Auburn Hills’ BorgWarner Automotive has announced it has developed and is now manufacturing HY-VO chain drive systems for hybrid vehicle systems.

HY-VO, short for high-velocity chain on involute profile sprockets, is a patented, inverted-tooth, silent-chain technology that utilizes a high-efficiency rocker joint. They are commonly applied in transfer cases and transmissions.

“BorgWarner invented the patented HY-VO chain-drive technology that has revolutionized chain drives, delivering millions of HY-VO chain drives to the automotive market each year,” says Joel Wiegert, president and general manager of Morse Systems and vice president of BorgWarner Inc. “We are excited that our HY-VO chains can be a key enabler for hybrid and electric vehicles. We look at it as a great example of how our long-standing expertise can be a vital part of where the future of the auto industry is going.”

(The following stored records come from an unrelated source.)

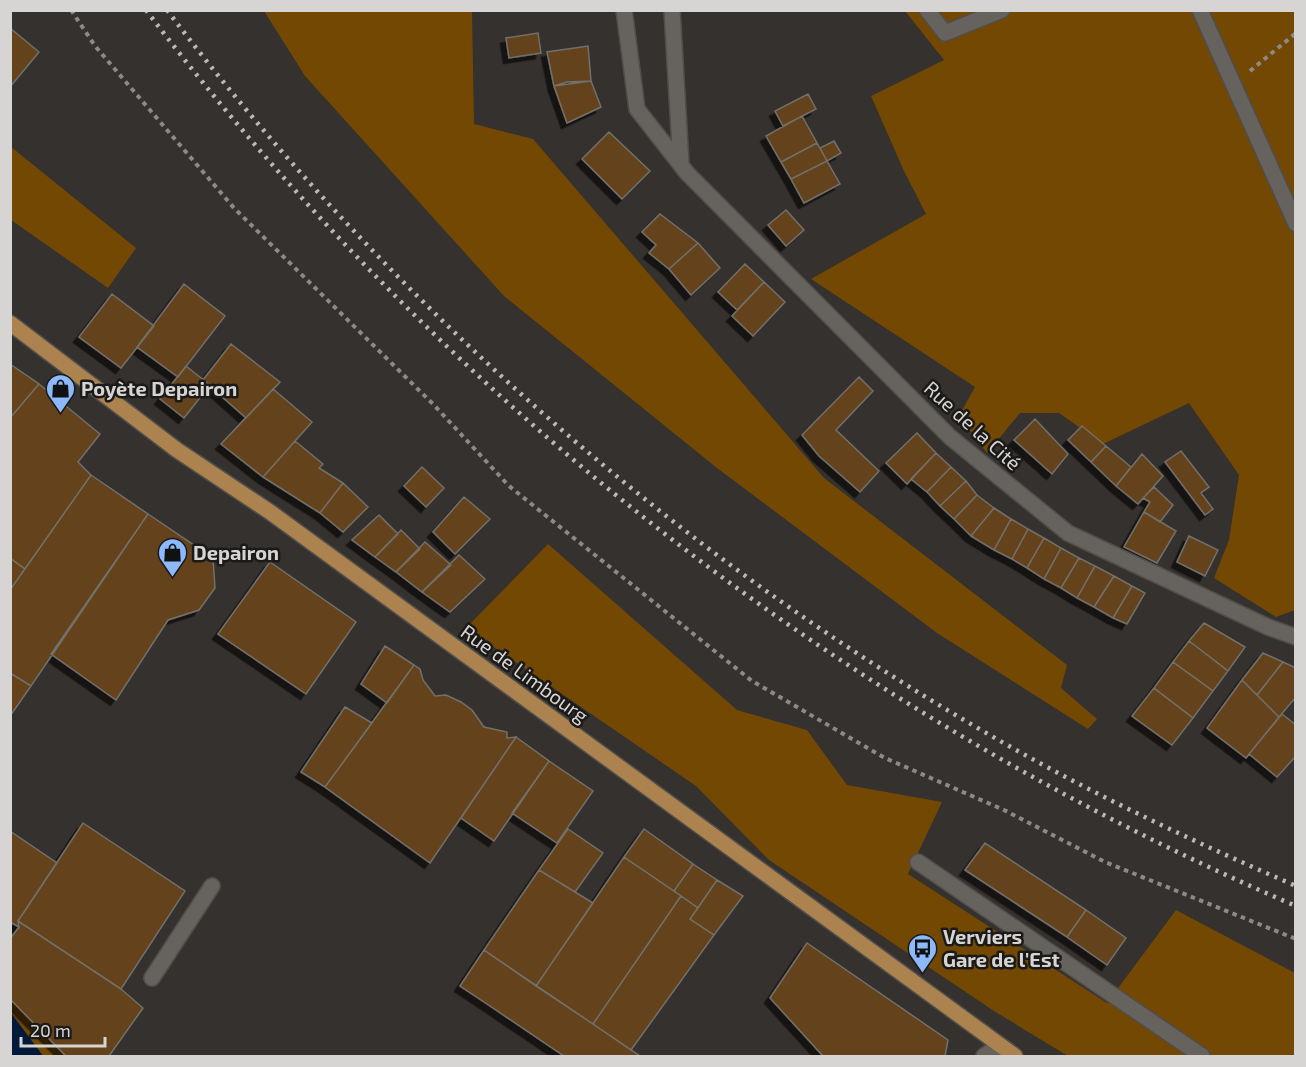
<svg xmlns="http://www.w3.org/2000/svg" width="1306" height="1067" viewBox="0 0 1306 1067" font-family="'Exo 2',sans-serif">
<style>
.green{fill:#734803}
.water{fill:#03193a}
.building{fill:#63431a;stroke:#73706c;stroke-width:1.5;filter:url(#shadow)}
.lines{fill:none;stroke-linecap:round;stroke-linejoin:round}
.minor-casing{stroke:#504e4b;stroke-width:18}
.major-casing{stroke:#504e4b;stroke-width:18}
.path{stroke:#8c8a88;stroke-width:4;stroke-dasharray:4.5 4.5;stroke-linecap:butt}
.minor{stroke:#66625e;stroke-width:15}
.major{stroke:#ac834f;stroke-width:15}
.rail{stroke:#bbb9b7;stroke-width:4.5;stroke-dasharray:3 6;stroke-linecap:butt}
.labels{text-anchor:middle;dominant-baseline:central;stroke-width:5;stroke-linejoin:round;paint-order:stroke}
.poi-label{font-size:20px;font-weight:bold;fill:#d7d5d3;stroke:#1b1a18;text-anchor:start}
.street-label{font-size:20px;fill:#d7d5d3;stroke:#1b1a18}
</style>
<defs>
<filter id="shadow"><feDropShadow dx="-5.5" dy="5.5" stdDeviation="0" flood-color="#0009"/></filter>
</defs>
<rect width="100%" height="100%" fill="#34312e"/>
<path class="green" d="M264 11H472L474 124 533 139 824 478 1067 665 1061 688 1097 719 1088 729 937 633 717 468 504 296 305 76Z
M905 11H1295V610L1276 617 1214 578 1229 540 1239 475 1189 403 1103 444 1059 413H1020L987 453 959 416 975 387 811 279 926 214 904 171 871 96 944 60Z
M10 146 136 248 108 288 11 220Z
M548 544 737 710 807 730 847 785 942 802 908 874 1107 1003 1176 910 1295 973V1056H1068L994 1011 769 860 696 786 466 628Z
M11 999 66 1056H43L11 1013Z"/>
<path class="water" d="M10 1013H11L43 1056H11Z"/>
<path class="building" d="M10 28 39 52 10 87Z
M538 33 541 53 509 58 506 38Z
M588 46 591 81 567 82 554 86 547 52Z
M591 81 601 107 567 123 554 86Z
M808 94 816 109 783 126 775 111Z
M802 116 817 143 781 162 766 136Z
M609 132 650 171 622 199 582 159Z
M834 141 841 153 827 161 820 148Z
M817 143 827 161 791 179 781 162Z
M827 161 840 184 804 203 791 179Z
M786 210 804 230 786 246 768 225Z
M660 214 698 243 669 269 649 253 656 245 642 232Z
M698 243 720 268 691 295 669 269Z
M745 264 764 282 737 310 718 292Z
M764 282 785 302 753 336 732 316Z
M184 284 225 316 178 377 137 347Z
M112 294 154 326 121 368 79 337Z
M231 344 280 382 246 418 203 380Z
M10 364 39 384 10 418Z
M186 366 210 385 184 418 160 399Z
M859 377 873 391 836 430 879 471 860 492 819 456 802 435Z
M39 384 100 434 78 462 91 475 25 569 10 558V418Z
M273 389 312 422 263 477 221 444Z
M1035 419 1068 454 1052 474 1014 440Z
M1082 426 1106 446 1091 462 1068 440Z
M917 433 936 453 907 484 886 463Z
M295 441 323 464 319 468 343 483 320 513 263 477Z
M1106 446 1131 467 1116 486 1091 462Z
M1181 451 1209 487 1201 493 1213 509 1205 515 1165 462Z
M936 453 951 467 927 492 911 479Z
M1142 454 1163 476 1138 504 1116 486Z
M422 467 444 488 426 507 404 486Z
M951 467 966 481 940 506 927 492Z
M91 475 148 514 31 686 10 673V590Z
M966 481 977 495 954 519 940 506Z
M343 483 368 507 343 532 320 513Z
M1154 487 1173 505 1160 522 1144 512 1150 502 1143 498Z
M977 495 994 508 971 536 954 519Z
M464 497 490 519 455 554 433 532Z
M994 508 1011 519 994 550 971 536Z
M1144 512 1176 531 1157 563 1124 547Z
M148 514 213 558 215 588 199 610 168 620 116 700 51 654Z
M379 515 398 534 375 557 352 540Z
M1011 519 1028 529 1012 559 994 550Z
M1028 529 1044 538 1027 568 1012 559Z
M401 530 420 549 396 572 375 557Z
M1189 536 1218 550 1205 576 1177 562Z
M1044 538 1061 548 1044 579 1027 568Z
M425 542 451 565 422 592 396 572Z
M1061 548 1079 558 1061 588 1044 579Z
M459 555 485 579 450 612 422 592Z
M10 558 25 569 10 590Z
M1079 558 1095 566 1077 598 1061 588Z
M270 562 356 622 306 694 218 634Z
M1095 566 1114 576 1094 607 1077 598Z
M1114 576 1132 586 1113 618 1094 607Z
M1132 586 1145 593 1127 624 1113 618Z
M1204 623 1245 647 1228 671 1189 641Z
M1189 641 1228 671 1213 691 1173 662Z
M385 646 414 665 387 703 361 684Z
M1263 653 1283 662 1257 695 1242 680Z
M1173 662 1213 691 1193 718 1154 688Z
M1283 662 1296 668V697L1279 717 1257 695Z
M414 665 420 669 423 680 435 696 446 695 461 702 472 710 484 727 507 732V738L516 737 430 863 325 787Z
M10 673 31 686 10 716Z
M1242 680 1279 717 1246 758 1207 728Z
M1154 688 1193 718 1172 745 1132 716Z
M345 707 372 723 325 787 301 772Z
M1282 714 1296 725V756L1277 777 1249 754Z
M516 737 549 761 494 841 461 818Z
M549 761 593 791 557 843 512 813Z
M83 823 185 891 121 989 18 921Z
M568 829 603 853 575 892 539 870Z
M644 829 693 864 674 891 624 857Z
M10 831 57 863 18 921 19 927 10 922Z
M985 843 1086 910 1067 937 965 870Z
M624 857 681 896 593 1024 536 986Z
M693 864 717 880 698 908 674 891Z
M539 870 593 903 536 986 484 950Z
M717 880 743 896 714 935 690 919Z
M681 896 698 908 690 919 714 935 631 1050 593 1024Z
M1086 910 1126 938 1107 965 1067 937Z
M18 921 121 989 143 1008 109 1056H66L10 999V939L19 927Z
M807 943 948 1040 945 1056H823L770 998Z
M484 950 593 1024 640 1056H564L487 1004 460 986Z"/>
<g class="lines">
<defs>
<path id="minor" d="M624 10 637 109 687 173 950 437 1068 533 1268 627 1296 637
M672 10 681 164
M927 10 945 33 1002 10
M1200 10 1296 224
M918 862 1202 1056
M152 978 212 886
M984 1056 999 1046"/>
<path id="major" d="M10 323 177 450 270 512 1015 1056"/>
</defs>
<use href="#minor" class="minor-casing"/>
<use href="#major" class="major-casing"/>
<path class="path" d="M71 10 95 46 234 208 433 404 509 486 752 681 885 758 1004 810 1105 862 1296 939
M1250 71 1296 33"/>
<use href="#minor" class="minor"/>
<use href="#major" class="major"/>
<path class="rail" d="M146 10C443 402 845 713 1296 906
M167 10C397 315 711 585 1047 767 1128 811 1211 849 1296 886"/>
</g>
<defs>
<symbol id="shop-pin" viewBox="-11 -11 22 30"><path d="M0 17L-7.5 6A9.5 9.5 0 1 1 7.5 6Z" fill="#8cb9fc" stroke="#1b1a18"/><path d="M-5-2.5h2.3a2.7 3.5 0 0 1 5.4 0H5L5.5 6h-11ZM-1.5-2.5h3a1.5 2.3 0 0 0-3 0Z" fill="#111"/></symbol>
<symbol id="bus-pin" viewBox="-11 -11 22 30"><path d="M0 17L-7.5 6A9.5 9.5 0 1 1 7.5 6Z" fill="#8cb9fc" stroke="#1b1a18"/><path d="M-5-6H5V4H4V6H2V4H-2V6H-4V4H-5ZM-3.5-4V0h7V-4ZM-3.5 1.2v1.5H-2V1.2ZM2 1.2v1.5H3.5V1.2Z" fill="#111"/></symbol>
</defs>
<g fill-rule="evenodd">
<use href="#shop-pin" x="44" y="372" width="33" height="45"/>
<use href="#shop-pin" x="156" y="536" width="33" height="45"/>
<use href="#bus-pin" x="906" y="932" width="33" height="45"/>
</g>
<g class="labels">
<g class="poi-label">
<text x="81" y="388">Poyète Depairon</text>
<text x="193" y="552">Depairon</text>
<text x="943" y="936">Verviers<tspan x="943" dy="23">Gare de l'Est</tspan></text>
</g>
<g class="street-label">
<text transform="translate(973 425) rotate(42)">Rue de la Cité</text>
<text transform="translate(525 673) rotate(36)">Rue de Limbourg</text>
</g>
</g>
<rect width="1306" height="1067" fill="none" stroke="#d7d5d3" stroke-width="24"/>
<path d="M21 1037v9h84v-9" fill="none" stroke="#d7d5d3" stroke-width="3"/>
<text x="30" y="1037" font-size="18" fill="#d7d5d3" stroke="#1b1a18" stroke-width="4.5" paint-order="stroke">20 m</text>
</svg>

Chain drives generally are easily integrated into transmission designs in P2 off-axis (when the electric motor is located between the engine and transmission), P3 (when the electric motor is located after the transmission output), and P4 (when the electric motor is located at the rear axle) hybrid applications and offer layout flexibility.

Beyond easy packaging and reduced mechanical complexity, chain-drive systems are able to achieve a large range of drive ratios and provide opportunities for reduced manufacturing and assembly costs.

Through BorgWarner’s random pattern technology, the HY-VO chains also minimize noise, vibration, and harshness levels, resulting in a better driving experience for the customer.